OpenSSL with PKCS#11 engine:
# Sign using HSM key via PKCS#11
openssl dgst -engine pkcs11 \
-keyform engine \
-sign "pkcs11:token=CodeSigning;object=release-key;type=private;pin-value=1234" \
-sha256 -out signature.bin artifact.bin
# Or configure in openssl.cnf:
[engine_section]
pkcs11 = pkcs11_section
[pkcs11_section]
engine_id = pkcs11
MODULE_PATH = /usr/lib/libeToken.so
jarsigner with PKCS#11 (Java):
# Create PKCS#11 config file (pkcs11.cfg):
name = HSM
library = /usr/lib/libCryptoki2_64.so
slot = 0
# Sign JAR using HSM key
jarsigner -keystore NONE -storetype PKCS11 \
-providerClass sun.security.pkcs11.SunPKCS11 \
-providerArg pkcs11.cfg \
-tsa http://timestamp.digicert.com \
myapp.jar "release-key"
YubiKey as code signing token (PKCS#11):
# YubiKey provides PKCS#11 via ykcs11 library
# Generate key on YubiKey
yubico-piv-tool -s 9c -a generate -k --algorithm=ECCP256 -o public.pem
# Sign with OpenSSL using YubiKey PKCS#11
openssl dgst -engine pkcs11 \
-keyform engine \
-sign "pkcs11:token=YubiKey;object=Private key for Digital Signature;type=private" \
-sha256 artifact.bin
Where it breaks
PKCS#11 library version mismatch — the signing tool expects PKCS#11 v2.40 functions, but the HSM vendor’s library implements v2.20. Certain operations fail with cryptic error codes (CKR_FUNCTION_NOT_SUPPORTED). Or the library works on one OS version but not another. Always test the exact library version with your exact signing tool version before production use.
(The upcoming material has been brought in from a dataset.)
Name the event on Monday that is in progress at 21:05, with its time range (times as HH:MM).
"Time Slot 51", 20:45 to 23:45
CSP not registered after HSM driver install — the HSM vendor’s Windows driver is installed, but the CSP isn’t properly registered in the registry. signtool can’t find the private key even though the certificate is in the store. The certificate shows “You have a private key that corresponds to this certificate” but signing fails with “No private key.” Reinstall the vendor’s CSP/KSP middleware and verify registration with certutil -csp.
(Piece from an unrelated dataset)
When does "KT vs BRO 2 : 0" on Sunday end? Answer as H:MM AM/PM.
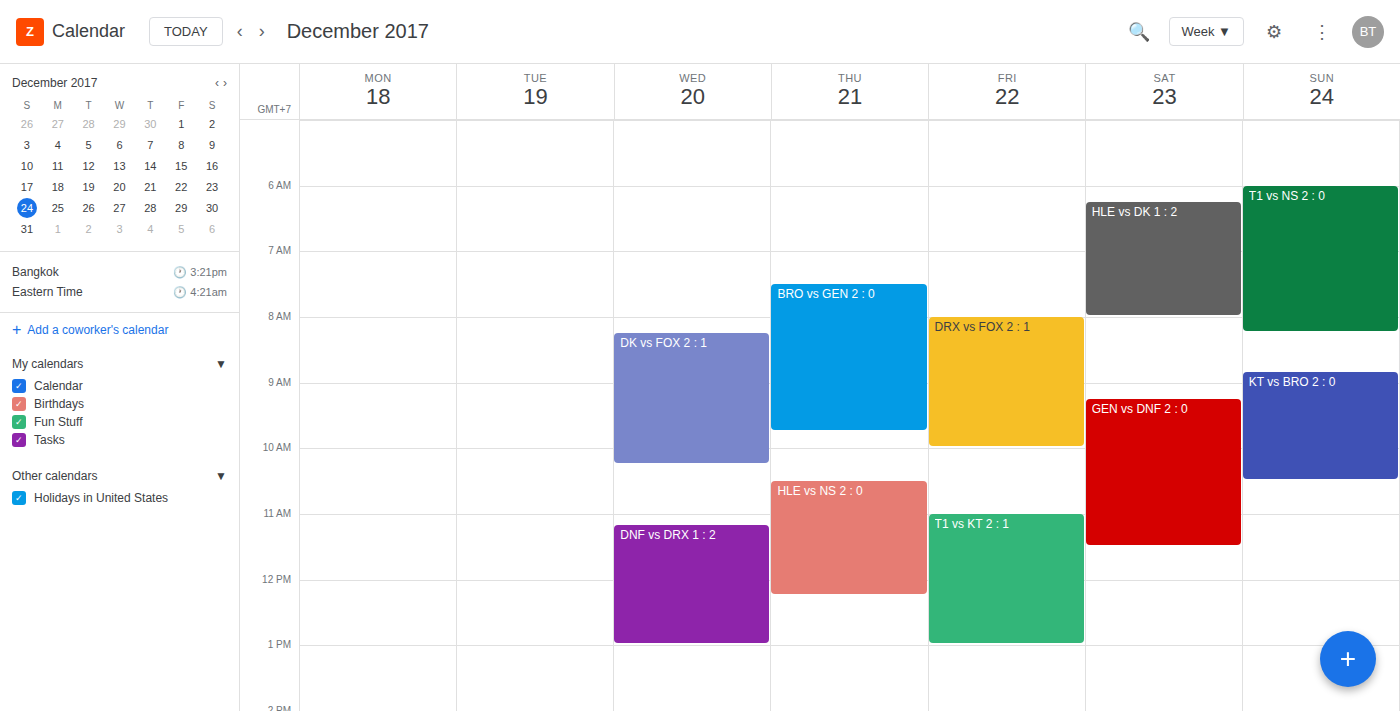
10:30 AMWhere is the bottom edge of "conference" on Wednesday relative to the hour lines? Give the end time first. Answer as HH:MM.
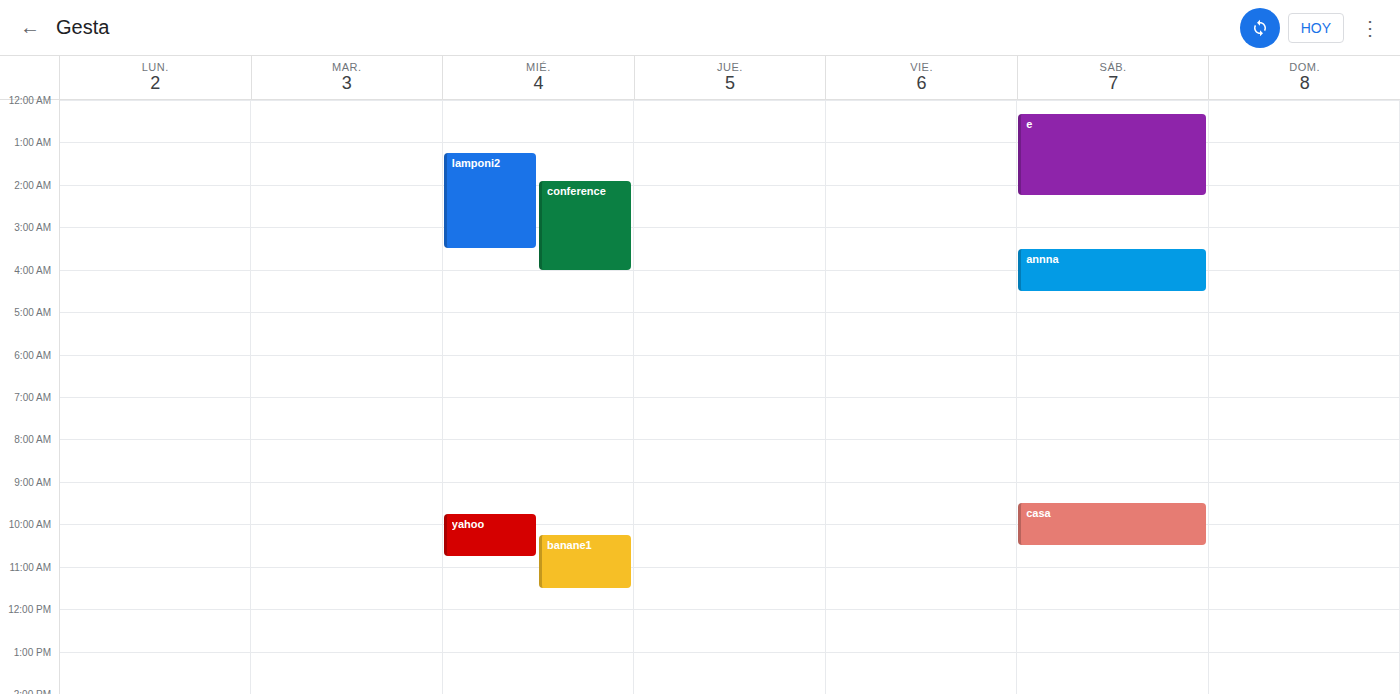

PIN caching and timeout — PKCS#11 sessions require PIN authentication. In CI/CD, the PIN must be provided programmatically. Some tokens lock after failed attempts. Some sessions timeout after inactivity, requiring re-authentication mid-signing batch. For automated signing, configure the token for long session timeouts and handle re-authentication in your signing scripts.
Operational insight
The CA/Browser Forum’s 2023 requirement that all code signing keys must be hardware-stored means every organization doing code signing now needs CSP or PKCS#11 integration. The simplest path for small teams: a YubiKey (FIPS 140-2 Level 2) with PKCS#11 — costs $50-100 and works with signtool, jarsigner, and OpenSSL. For CI/CD automation: cloud KMS (AWS CloudHSM, Azure Key Vault, Google Cloud KMS) with their native APIs or PKCS#11 interfaces. The days of code signing with a PFX file on a developer’s laptop are over — hardware key storage is now mandatory, and CSP/PKCS#11 is how you access those keys.